-------- Task material

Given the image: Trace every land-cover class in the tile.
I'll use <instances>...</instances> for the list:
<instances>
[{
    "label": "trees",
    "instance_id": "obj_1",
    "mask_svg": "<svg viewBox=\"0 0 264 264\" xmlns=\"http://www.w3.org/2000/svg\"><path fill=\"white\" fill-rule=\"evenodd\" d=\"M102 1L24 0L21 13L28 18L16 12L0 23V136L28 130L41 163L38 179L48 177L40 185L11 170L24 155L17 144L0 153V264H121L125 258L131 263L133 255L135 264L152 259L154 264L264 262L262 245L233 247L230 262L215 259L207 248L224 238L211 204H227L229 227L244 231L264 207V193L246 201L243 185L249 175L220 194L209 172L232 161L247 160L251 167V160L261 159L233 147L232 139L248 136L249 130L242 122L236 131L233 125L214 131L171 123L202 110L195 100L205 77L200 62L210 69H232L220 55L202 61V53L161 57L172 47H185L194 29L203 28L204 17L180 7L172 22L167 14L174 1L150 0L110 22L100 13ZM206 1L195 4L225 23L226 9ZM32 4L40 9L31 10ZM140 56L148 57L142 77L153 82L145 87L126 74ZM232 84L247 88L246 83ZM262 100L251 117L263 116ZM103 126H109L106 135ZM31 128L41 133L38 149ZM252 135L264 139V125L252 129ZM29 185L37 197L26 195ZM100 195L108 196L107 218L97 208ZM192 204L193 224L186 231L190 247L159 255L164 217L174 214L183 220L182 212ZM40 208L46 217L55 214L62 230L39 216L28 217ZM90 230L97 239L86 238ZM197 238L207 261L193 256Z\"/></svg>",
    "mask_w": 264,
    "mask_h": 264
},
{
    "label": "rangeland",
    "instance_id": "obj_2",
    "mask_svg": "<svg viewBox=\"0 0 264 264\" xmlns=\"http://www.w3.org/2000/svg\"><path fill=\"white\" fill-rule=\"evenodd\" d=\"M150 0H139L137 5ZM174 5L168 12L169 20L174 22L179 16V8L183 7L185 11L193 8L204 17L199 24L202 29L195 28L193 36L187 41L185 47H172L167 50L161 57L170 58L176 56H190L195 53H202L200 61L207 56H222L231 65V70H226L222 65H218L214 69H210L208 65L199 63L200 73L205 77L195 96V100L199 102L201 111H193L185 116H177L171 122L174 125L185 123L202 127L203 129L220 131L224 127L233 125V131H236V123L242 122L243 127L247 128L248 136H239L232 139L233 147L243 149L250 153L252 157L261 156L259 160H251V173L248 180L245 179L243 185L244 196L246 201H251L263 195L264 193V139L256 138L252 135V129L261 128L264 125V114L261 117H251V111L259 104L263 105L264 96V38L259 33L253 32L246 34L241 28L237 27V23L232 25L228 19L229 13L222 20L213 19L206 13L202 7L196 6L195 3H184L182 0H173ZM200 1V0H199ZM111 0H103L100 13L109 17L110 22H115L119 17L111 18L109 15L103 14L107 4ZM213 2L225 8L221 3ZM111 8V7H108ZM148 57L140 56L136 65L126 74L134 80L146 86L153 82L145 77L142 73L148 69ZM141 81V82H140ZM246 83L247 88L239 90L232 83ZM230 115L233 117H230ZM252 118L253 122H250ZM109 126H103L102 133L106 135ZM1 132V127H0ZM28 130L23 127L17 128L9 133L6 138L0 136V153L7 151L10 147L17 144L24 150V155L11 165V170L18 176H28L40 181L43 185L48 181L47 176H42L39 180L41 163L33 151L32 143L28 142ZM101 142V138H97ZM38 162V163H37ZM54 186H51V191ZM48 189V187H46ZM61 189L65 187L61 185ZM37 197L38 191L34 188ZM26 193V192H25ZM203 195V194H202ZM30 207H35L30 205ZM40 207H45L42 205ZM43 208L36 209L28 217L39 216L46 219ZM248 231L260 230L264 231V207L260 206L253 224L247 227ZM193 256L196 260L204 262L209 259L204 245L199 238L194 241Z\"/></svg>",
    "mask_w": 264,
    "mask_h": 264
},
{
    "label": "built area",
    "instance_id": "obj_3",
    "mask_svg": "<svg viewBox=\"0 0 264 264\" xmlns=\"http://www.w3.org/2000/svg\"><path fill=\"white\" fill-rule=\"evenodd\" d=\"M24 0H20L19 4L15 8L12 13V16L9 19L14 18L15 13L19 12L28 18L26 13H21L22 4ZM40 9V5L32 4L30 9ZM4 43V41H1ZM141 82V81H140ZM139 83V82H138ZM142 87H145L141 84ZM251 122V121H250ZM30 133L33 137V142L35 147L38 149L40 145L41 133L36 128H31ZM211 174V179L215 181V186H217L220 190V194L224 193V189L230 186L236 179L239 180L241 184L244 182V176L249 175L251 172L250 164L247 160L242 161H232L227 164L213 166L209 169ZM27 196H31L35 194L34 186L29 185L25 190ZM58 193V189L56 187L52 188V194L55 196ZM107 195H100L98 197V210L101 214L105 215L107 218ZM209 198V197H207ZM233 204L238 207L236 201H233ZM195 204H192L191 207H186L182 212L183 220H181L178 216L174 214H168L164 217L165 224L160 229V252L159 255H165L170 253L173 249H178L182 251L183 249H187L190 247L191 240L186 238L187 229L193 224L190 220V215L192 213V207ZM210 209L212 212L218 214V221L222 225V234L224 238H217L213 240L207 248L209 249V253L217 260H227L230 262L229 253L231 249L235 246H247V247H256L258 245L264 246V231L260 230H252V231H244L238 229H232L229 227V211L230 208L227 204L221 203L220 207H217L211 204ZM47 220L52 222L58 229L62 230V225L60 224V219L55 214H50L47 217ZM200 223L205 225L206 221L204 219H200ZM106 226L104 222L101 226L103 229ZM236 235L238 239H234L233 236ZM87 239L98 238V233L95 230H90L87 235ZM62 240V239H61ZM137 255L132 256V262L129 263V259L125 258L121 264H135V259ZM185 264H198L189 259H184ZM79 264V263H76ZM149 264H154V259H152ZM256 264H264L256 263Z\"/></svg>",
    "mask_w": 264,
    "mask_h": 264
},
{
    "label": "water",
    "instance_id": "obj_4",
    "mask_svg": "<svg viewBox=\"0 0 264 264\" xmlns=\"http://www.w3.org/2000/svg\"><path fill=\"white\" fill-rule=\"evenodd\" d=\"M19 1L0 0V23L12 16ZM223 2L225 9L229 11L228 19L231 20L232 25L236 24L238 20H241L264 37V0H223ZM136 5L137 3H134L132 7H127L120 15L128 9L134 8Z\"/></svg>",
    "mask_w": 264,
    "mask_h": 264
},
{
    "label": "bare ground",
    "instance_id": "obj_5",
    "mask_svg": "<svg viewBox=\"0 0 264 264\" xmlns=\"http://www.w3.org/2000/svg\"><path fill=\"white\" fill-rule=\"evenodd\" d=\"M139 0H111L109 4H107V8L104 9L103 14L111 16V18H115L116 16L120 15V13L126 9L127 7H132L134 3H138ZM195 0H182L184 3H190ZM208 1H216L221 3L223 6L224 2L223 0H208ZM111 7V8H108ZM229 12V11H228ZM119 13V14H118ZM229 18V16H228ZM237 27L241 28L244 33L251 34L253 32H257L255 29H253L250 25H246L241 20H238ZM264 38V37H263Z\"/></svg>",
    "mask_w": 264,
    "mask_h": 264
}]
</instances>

----------------

**Exercise prompt:**
Identify each line of the data that contains the string "label", and copy every such line in full.

**Full output:**
    "label": "trees",
    "label": "rangeland",
    "label": "built area",
    "label": "water",
    "label": "bare ground",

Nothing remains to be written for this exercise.